Marsha wasn’t always a mythic figure, of course. He was once Malcolm Michaels, a church boy from Elizabeth, New Jersey. “I went every Sunday, honey, because I wanted to learn about Jesus. I always thought gayness was some sort of dream, something people talked about but never did. So I remained asexual for 17 years, until I left New Jersey and came to New York. It didn’t look too gay, until I saw all these nellie things hustling near the Howard Johnson’s at 6th Avenue and 8th Street.” Malcolm Michaels soon put on a blond wig and became Marsha P. (for “Pay it no mind”) Johnson.
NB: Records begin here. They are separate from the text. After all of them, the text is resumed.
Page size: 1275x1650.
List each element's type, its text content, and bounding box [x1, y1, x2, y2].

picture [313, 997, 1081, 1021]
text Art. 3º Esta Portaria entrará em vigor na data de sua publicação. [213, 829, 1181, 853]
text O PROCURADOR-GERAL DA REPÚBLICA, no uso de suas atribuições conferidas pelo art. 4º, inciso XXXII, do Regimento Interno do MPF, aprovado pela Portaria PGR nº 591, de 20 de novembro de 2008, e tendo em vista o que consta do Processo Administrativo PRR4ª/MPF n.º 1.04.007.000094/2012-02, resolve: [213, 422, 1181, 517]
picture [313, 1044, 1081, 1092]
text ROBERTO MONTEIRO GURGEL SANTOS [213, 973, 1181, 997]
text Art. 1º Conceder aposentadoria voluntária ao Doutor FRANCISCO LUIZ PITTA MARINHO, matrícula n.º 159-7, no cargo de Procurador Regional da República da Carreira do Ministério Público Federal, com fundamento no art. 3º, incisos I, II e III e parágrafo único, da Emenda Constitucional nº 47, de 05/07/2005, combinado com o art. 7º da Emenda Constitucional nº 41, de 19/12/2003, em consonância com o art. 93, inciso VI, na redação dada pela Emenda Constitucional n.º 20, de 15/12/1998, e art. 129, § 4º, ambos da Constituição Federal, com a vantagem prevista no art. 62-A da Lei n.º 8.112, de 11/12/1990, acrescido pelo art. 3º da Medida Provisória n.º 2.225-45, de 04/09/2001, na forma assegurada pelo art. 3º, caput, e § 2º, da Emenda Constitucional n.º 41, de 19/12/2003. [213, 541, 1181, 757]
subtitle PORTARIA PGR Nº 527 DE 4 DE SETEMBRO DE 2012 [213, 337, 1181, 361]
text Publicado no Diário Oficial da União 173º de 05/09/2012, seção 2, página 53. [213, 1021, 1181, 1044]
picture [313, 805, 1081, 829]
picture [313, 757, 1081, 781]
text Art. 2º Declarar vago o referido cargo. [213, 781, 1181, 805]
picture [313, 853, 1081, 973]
“For the last 17 years,” Marsha said, “my life has been built around sex and gay liberation, being a drag queen and dating all the time. It can get very boring you know, darling, all these men. Sometimes they hassle me if they thought I was a woman when they picked me up. I just say: ‘Honey, this is like Macy’s Department Store. If you like the merchandise, you take it. If you don’t, I got to go.’ I’d like to stop hustling and have a regular husband. It’s easy to get a husband, but it’s not easy to get them to, support me, or pay the bills, or give up sex. Because, honey, gay men don’t give up sex for anything. My best husband — I met him dating — was a junkie and he got shot in a robbery. He wasn’t a very good man, but he used to give me everything. I’ve had eight husbands and eight separations and none of them have given me a white house and picket fence.”
Marsha’s residence is spread out. “I’ve been 86ed from a lot of places — Ty’s, Boots and Saddles, the Ramrod, the Silver Dollar, G.G. Knickerbockers, Keller’s, the Limelight — so I spend most of my time on Christopher Street or under the West Side Highway.” Marsha sleeps at the Beacon Baths ($7 a night), keeps his wardrobe in a Port Authority locker, makes up at department store sample counters (this morning it was Lord and Taylor, but the regular rotation includes Bloomingdale’s, Macy’s, Saks Fifth Avenue, B. Altman). “It’s hard work, being beautiful, when you don’t have a place. I do my best though,” Marsha drawled, putting another earring in his hair and spearing another piece of potato salad. “I’m trying to get my own place so I can have my wardrobe and I can set up my candles to the saints, my own altar. I haven’t had my own alter in a long time. Maybe by the time of the gay pride parade I will have an apartment so I can invite my friends up for cocktails.” Later, talking with Marsha’s friends, I find that Marsha is always looking for apartments; he rarely gets one.
Marsha will carry a GAY LOVE banner in this year’s parade, his ninth. “When I started I carried the S.T.A.R. banner, and then it became the GAY POOR PEOPLE banner and it’s been GAY LOVE for the last couple years. I think that says everything. All the gay love party will do is give gay birthday parties. I’d like to give birthday parties for Charles Ludlam, Jackie Curtis, Harry Koutoukas, Bob Kohler, Sylvia Rivera, Bambi L’Amour, Bob Storm, Holly Woodlawn, John John, and the Hot Peaches. I think that’s the “best organization for now.”
Marsha finished his bowl of potato salad, knocked back the last drop of a soda, shook the earrings in his hair, and walked into Sheridan Square. “It’s changed, honey, this street is a different place. But when it gets down to it, it’s money that rules the world, and Lucifer is coming. Yes he is. In the meantime, spare change for a dying queen, darling?”
Steve Watson is the author of Minette: Recollections of a Part-Time Lady.